Speculators trim bets against dollar, go long on yen

15 May, 2011

Currency speculators trimmed bets against the dollar in the latest week and opened a long position in the yen for the first time in six weeks, data from the Commodity Futures Trading Commission showed on Friday. The value of the dollar's net short position fell to $27.68 billion in the week ended May 10, from a two-month high of $35.01 billion a week earlier, according to CFTC and Reuters calculations.
The move came as concern about the strength of world growth hurt higher-yielding assets such as stocks, commodities and currencies such as the Australian dollar and caused investors to bail out of trades financed with the US currency. The dollar rose 1.3 percent this week against major currencies, adding to last week's 2.3 percent gain It was still down about 4 percent this year.
Speculators trimmed bets in favour of the Australian dollar, the pound and the euro, which has been hurt by concern that Greece will be forced to restructure its debts. They also flipped to a long yen position for the first time since the week ended March 29. To be short a currency is to bet it will decrease in value, while being long a currency is a bet its value will rise.

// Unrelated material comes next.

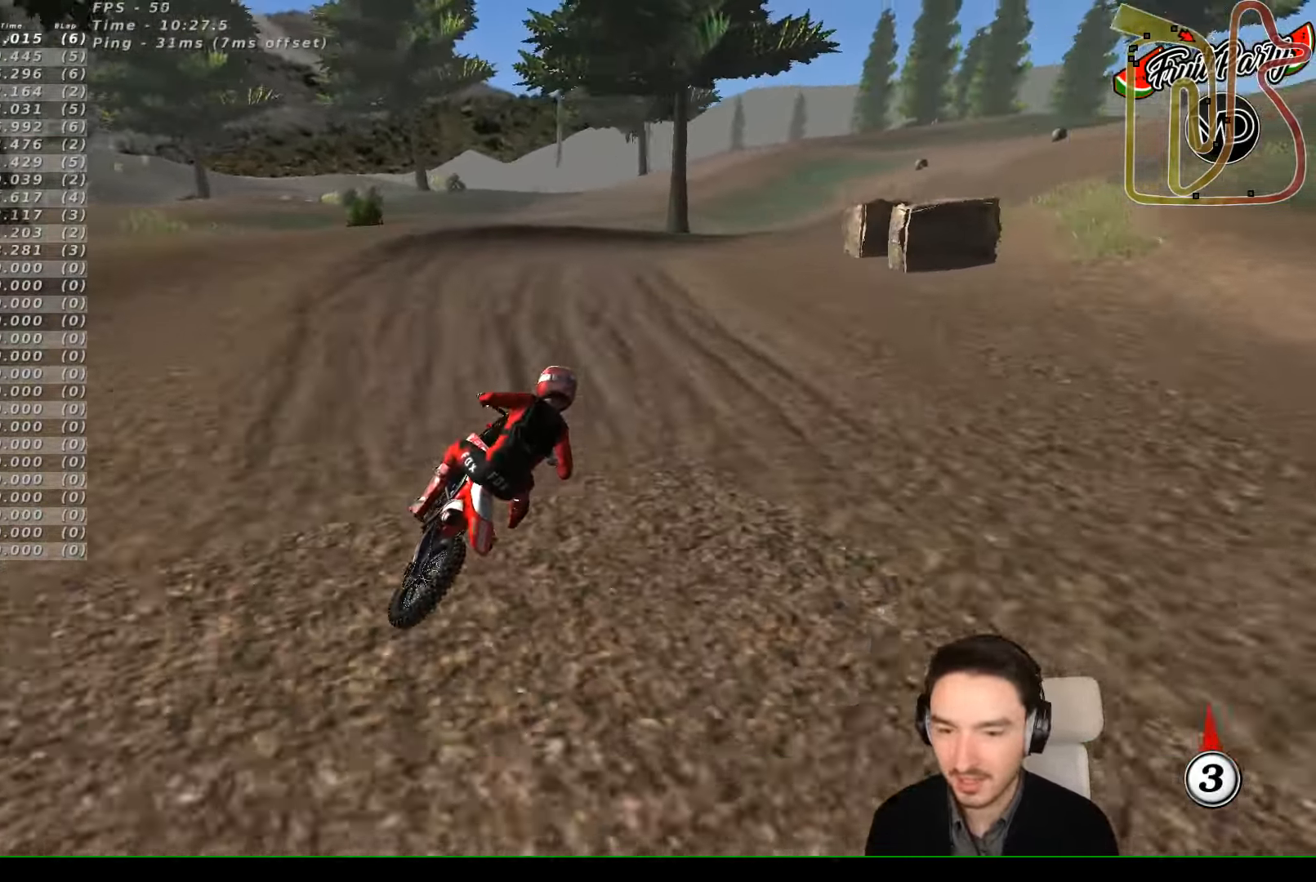
{"buttons": [], "left_stick": "center", "events": [[34, "R2", "down"], [34, "left_stick", "center"], [134, "R2", "up"], [234, "R2", "down"], [334, "R2", "up"]]}
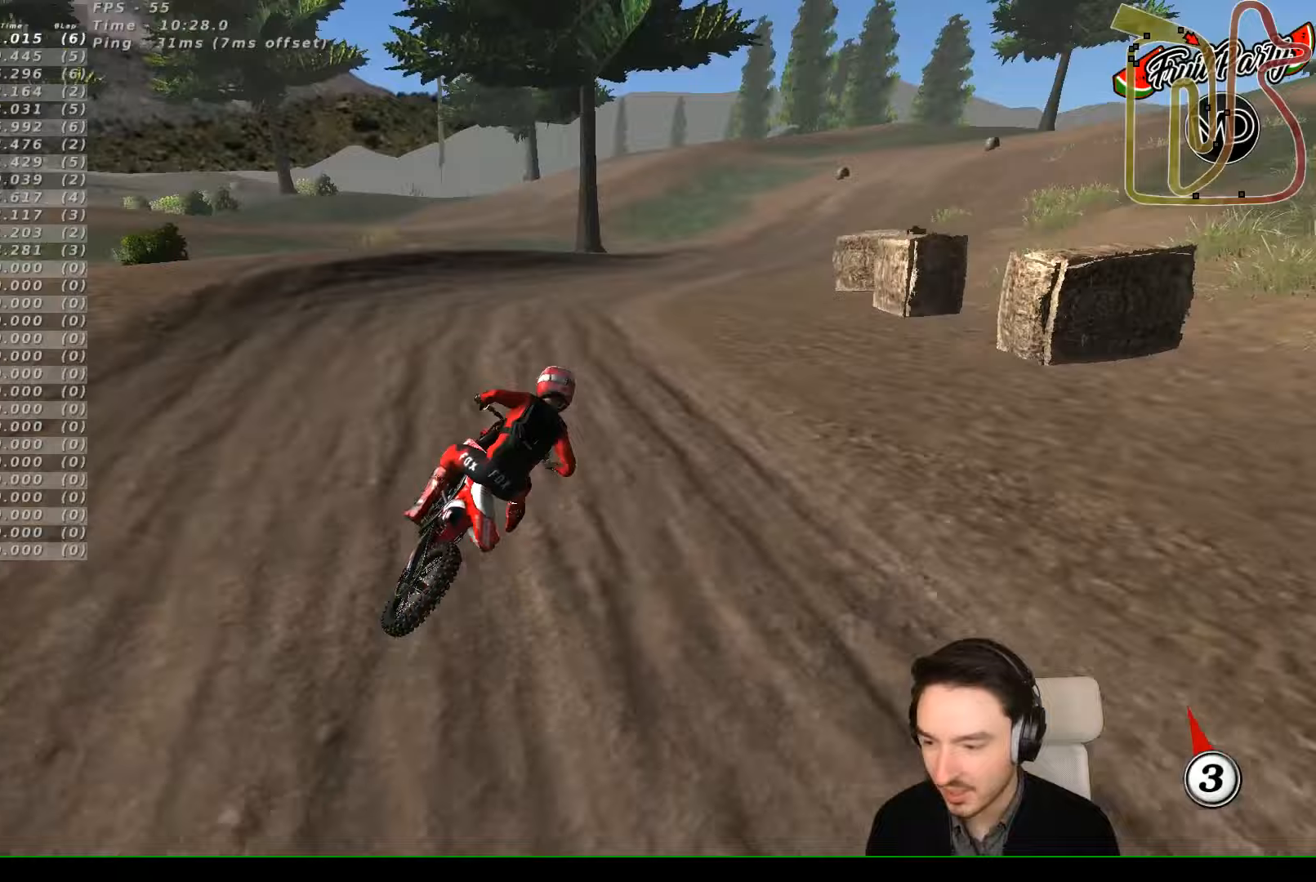
{"buttons": [], "left_stick": "center", "events": [[133, "left_stick", "left"], [233, "left_stick", "center"]]}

The Reuters calculation for the aggregate US dollar position is derived from the net positions of International Monetary Market speculators in the yen, euro, British pound, Swiss franc, and Canadian and Australian dollars. Speculators have been betting against the dollar since July 2010, according to CFTC data, and the value of the net dollar short position has held above $25 billion since March. Worries about large US deficits and expectations that the Federal Reserve will hold interest rates at record lows well into 2012 have dulled the dollar's appeal in recent months.